*** LISTED ENTRIES ***

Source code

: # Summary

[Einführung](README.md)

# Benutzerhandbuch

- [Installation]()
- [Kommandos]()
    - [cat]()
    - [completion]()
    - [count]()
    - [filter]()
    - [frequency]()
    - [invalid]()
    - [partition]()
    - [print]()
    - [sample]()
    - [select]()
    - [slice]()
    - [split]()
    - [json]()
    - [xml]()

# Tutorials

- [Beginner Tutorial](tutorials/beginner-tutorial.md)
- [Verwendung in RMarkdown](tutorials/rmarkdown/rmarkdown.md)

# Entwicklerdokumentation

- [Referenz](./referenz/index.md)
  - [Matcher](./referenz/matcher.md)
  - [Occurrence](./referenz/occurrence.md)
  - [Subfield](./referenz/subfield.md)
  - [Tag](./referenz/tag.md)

*** End of LISTED ENTRIES ***
*** LISTED ENTRIES ***

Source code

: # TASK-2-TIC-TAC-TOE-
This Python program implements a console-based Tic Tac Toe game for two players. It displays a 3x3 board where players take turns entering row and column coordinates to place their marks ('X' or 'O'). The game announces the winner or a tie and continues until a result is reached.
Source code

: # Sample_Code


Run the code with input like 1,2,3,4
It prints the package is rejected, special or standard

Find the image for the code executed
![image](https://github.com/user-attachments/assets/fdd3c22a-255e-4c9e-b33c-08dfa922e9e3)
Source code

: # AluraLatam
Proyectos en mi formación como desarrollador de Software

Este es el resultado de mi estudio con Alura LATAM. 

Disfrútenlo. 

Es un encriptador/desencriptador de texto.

*** End of LISTED ENTRIES ***
*** LISTED ENTRIES ***

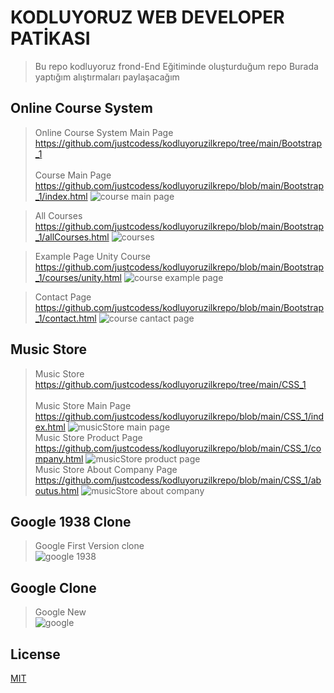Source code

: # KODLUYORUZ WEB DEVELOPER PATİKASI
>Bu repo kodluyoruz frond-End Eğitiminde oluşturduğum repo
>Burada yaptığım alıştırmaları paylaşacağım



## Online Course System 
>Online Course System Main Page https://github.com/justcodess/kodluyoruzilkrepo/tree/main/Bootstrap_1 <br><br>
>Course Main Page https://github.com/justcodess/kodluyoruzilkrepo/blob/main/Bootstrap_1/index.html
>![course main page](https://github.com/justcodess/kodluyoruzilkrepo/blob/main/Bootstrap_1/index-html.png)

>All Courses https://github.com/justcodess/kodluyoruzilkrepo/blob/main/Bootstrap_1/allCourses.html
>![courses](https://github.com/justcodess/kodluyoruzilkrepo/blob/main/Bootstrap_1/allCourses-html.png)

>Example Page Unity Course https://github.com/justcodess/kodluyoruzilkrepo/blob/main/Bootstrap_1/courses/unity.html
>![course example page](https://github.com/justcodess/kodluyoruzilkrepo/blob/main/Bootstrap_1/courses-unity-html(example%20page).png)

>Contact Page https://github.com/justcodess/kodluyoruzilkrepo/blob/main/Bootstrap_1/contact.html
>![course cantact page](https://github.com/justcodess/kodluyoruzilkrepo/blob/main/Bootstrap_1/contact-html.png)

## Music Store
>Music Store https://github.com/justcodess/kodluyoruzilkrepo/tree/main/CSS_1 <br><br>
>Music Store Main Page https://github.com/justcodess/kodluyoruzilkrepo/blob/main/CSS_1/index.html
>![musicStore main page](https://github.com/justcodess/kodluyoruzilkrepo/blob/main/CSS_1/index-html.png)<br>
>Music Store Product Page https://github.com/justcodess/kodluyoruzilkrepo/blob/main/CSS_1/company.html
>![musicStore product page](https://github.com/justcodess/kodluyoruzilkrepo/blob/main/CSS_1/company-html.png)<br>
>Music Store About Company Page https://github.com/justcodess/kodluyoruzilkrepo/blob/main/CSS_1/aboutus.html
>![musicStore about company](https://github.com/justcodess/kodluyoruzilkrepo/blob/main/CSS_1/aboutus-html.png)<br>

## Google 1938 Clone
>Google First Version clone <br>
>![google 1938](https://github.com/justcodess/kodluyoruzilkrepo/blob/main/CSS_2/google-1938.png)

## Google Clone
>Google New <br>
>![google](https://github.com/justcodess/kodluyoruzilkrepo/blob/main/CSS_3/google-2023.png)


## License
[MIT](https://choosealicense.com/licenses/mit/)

*** End of LISTED ENTRIES ***

WHAT THIS TASK INVOLVES :: A word-for-word copy of the lines above from the one with "- [count]()" through the one with "- [Tag](./referenz/tag.md)", inclusive, is the only output wanted.

ANSWER AREA ::
    - [count]()
    - [filter]()
    - [frequency]()
    - [invalid]()
    - [partition]()
    - [print]()
    - [sample]()
    - [select]()
    - [slice]()
    - [split]()
    - [json]()
    - [xml]()

# Tutorials

- [Beginner Tutorial](tutorials/beginner-tutorial.md)
- [Verwendung in RMarkdown](tutorials/rmarkdown/rmarkdown.md)

# Entwicklerdokumentation

- [Referenz](./referenz/index.md)
  - [Matcher](./referenz/matcher.md)
  - [Occurrence](./referenz/occurrence.md)
  - [Subfield](./referenz/subfield.md)
  - [Tag](./referenz/tag.md)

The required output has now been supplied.